Solar panel prices keep falling year after year, with hardware costs more than 80% lower than what they were in 2008.

But whereas solar “hard costs” keep trending downwards, “soft costs” continue to remain relatively stable.  When you contract a professional to install your panels, a large chunk of your spending goes towards these soft costs, such as the cost of labour.

This is why so many believe that do-it-yourself (DIY) solar is cheaper.  After all, your only real expense is the home solar kit.  You can save a fortune on the extra soft costs.

It’s true that you do save some money upfront.  And when you install your own panels, you still enjoy many of the same benefits as everyone else, including:

  • Lower monthly electricity bills
  • A smaller carbon footprint

But despite these advantages, DIY solar isn’t cheaper.  At best, you’re leaving money on the table.  At worst, you’re actually overpaying in the long run.

Let’s take a look.

DIY Installations and UK Solar Incentives

At first glance, the United Kingdom has some of the worst weather imaginable for solar power generation.  And yet, our country ranks among the top 10 solar hotspots worldwide.  Already, 500,000 homeowners have installed panels on their own properties. 

How does one explain the UK’s solar dominance?

It ultimately comes down to our country’s supportive green policies.  The United Kingdom has a range of local and national subsidies designed to help you go solar as affordably as possible.  The government desperately wants you to invest in clean energy generation. The more of us who feed solar electricity into the grid, the less fossil fuel we must import and burn.

Although anyone can install solar panels, you will need a MCS accredited solar panel installer to install your system if you wish to qualify for the Feed-in Tariff. The Feed-in Tariff (FiT) is a financial incentive from the government that allows you to monetise your solar electricity, by earning a specified amount on every unit of electricity you generate and a further amount on every unit of electricity you export to the grid.

Aside from electricity bill savings, the FiT allows your solar panel system to payback for itself and earn you a profit over the long run. If you wish to install your own solar panels, that’s fine, but you will be unable to benefit from this lucrative incentive.

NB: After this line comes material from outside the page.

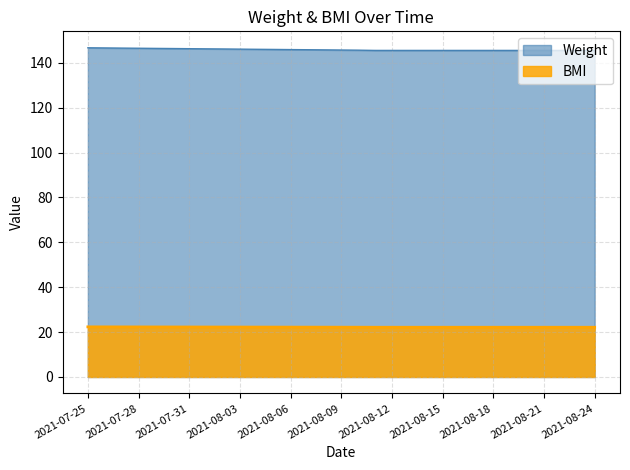

Which series has the widest spread of values?

Weight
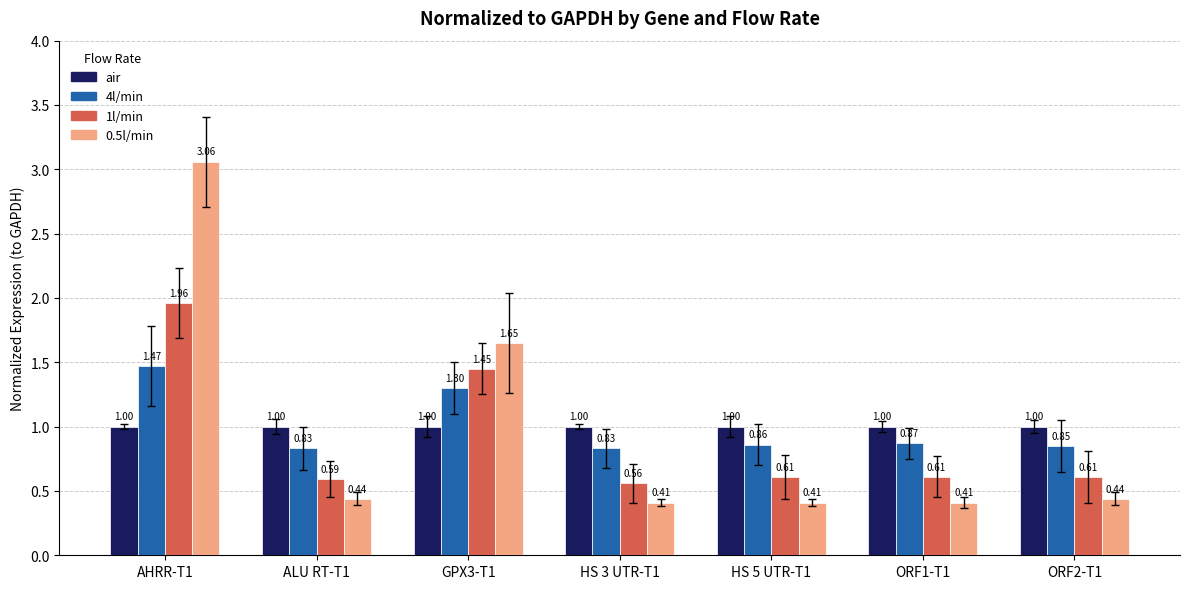

What is the sum of all 0.5l/min values?

6.8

DIY Solar and Optimal Energy Generation

There’s another reason why DIY solar is a bad idea.  When you do the installation yourself, it’s much harder to maximise the energy generation potential of your rooftop:

  • MCS accredited installers use MCS certified products in their installations, which ensures a minimum standard for your system’s performance, reliability and quality. With DIY solar kits, there are no such standards and you must do your own research to ensure you do not get duped into buying substandard products.
  • Equally important, the installation must be optimised for many factors that significantly affect system performance, such as shading, pitch, orientation, transmission losses – variables that only experienced professionals are trained to optimize for.

Going solar is an investment.  And although DIY kits carry lower upfront costs, they typically deliver much lower returns.  By going the professional route, you’re able to generate more solar electricity per square meter – and enjoy a much higher ROI.

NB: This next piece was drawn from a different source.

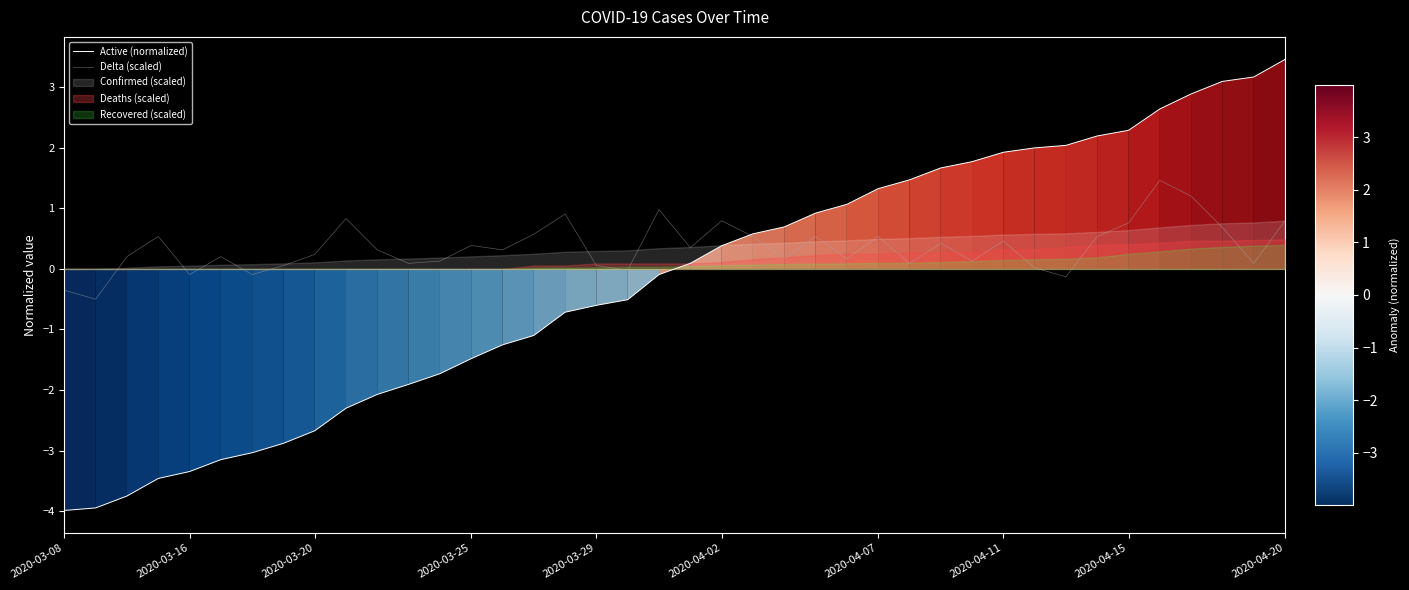

True or false: Active (normalized) has more than 1 interior local peaks.

False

Is There a Cheaper Way to Go Solar?

If you’re goal is to reduce upfront costs, there’s actually a cheaper way to go solar. 

You can always lease your panels instead of buying them.  With this approach, you receive a brand-new solar installation for free (which is even cheaper than DIY).  You only pay for the clean electricity that your rented panels produce.  You’ll still have lower bills and a smaller carbon footprint.  But solar leases allow you to remove both hardware and software costs completely from the equation.